New Army Reserve Chief Confirmed. Army Reserve Maj. Gen. Jeffrey Talley last week was confirmed by the Senate for appointment to the rank of lieutenant general and assignment as the Chief of the Army Reserve and Commanding General, U.S. Army Reserve Command. As the Chief of the Army Reserve, Talley will be the principal staff adviser to the Army Chief of Staff on all Army Reserve Affairs and will command all Army Reserve troop program units worldwide, a total of 205,000 soldiers and over 12,000 civilians. Talley replaces Lt. Gen. Jack Stultz, who has held the position since May 25, 2006. Talley will be promoted to lieutenant general on June 9 just before Stultz relinquishes command at a ceremony at Fort Bragg, N.C., home of the Headquarters, US. Army Reserve Command. Then Talley will immediately be sworn-in as the 32nd Chief of Army Reserve. Most recently Talley served as the commanding general, 84th Training Command(Unit Readiness), Fort Knox, Ky., As a citizen-soldier, Talley is president and CEO of Environmental Technology Solutions (ETS Partners), and an Adjunct Professor at The Johns Hopkins University in the Department of Geography and Environmental Engineering. He will step down as CEO before the June 9 ceremonies.

A Million Plus. The Transportation Security Administration says it has now screened more than one million travelers through its risk-based screening initiative, PreCheck. The initiative was rolled out last year and will likely accelerate as more airlines and airports are permitted by the agency to allow select passengers to be eligible for the expedited screening process.
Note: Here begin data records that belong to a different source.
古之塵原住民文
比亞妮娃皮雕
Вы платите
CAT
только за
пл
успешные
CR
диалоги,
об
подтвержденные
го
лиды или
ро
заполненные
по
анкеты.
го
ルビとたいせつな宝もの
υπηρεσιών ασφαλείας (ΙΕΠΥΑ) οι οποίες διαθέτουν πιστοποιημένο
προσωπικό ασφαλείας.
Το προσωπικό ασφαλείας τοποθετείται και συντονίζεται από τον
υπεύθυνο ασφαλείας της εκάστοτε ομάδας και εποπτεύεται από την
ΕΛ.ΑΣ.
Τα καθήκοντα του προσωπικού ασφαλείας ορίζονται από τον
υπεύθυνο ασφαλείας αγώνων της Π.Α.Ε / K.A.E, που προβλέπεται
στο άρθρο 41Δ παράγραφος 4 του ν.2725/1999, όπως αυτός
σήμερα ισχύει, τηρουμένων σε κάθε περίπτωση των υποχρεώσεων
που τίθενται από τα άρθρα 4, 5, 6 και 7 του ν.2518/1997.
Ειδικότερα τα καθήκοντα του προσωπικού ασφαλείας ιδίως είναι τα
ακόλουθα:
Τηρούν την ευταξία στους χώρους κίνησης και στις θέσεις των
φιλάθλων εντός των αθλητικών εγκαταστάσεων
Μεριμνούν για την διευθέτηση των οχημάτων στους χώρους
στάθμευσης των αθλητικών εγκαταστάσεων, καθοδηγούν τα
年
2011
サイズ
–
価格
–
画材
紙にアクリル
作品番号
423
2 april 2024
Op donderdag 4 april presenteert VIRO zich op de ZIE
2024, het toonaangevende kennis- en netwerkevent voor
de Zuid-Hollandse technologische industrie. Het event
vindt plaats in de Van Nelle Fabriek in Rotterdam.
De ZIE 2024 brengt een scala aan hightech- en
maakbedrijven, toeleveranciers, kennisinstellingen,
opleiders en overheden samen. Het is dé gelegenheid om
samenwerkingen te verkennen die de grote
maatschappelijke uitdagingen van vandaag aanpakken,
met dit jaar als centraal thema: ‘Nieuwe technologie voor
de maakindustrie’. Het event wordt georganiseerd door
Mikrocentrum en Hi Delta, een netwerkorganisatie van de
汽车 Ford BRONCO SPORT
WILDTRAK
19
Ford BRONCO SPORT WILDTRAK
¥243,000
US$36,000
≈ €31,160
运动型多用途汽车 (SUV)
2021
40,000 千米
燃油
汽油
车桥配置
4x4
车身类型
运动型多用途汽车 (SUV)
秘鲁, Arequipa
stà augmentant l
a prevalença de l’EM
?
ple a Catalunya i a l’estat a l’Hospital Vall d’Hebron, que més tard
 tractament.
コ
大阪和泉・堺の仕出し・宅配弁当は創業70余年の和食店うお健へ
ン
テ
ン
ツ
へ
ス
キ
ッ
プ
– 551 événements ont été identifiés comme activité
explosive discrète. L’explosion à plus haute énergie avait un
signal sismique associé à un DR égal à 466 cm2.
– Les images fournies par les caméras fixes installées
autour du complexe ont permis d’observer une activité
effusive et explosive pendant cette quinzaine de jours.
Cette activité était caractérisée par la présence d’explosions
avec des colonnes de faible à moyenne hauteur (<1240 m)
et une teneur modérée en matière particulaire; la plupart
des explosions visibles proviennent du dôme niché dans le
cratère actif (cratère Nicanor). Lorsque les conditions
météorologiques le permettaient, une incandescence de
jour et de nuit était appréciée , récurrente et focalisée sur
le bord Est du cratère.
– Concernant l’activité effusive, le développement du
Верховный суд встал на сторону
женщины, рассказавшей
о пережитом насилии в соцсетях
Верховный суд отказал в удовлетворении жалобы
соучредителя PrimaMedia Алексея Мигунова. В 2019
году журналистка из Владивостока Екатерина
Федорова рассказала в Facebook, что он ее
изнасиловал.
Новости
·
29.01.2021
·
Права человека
Virginia’s Minutemen. The State of Virginia is creating a Minuteman Team that will provide the public and private sector infrastructure in the state with quick response capabilities in the event of a cyber security emergency, Virginia’s Secretary of Technology Jim Duffey says at Defense Daily’s Cyber Security Summit last week. The cyber security team will consist of Virginia-based National Guardsmen with support from Northrop Grumman, which is the prime contractor for an ongoing information technology consolidation across the state’s agencies. Duffey says he is working to have the Department of Homeland Security let the Minuteman Team become a pilot project that could provide lessons learned and best practices for other states.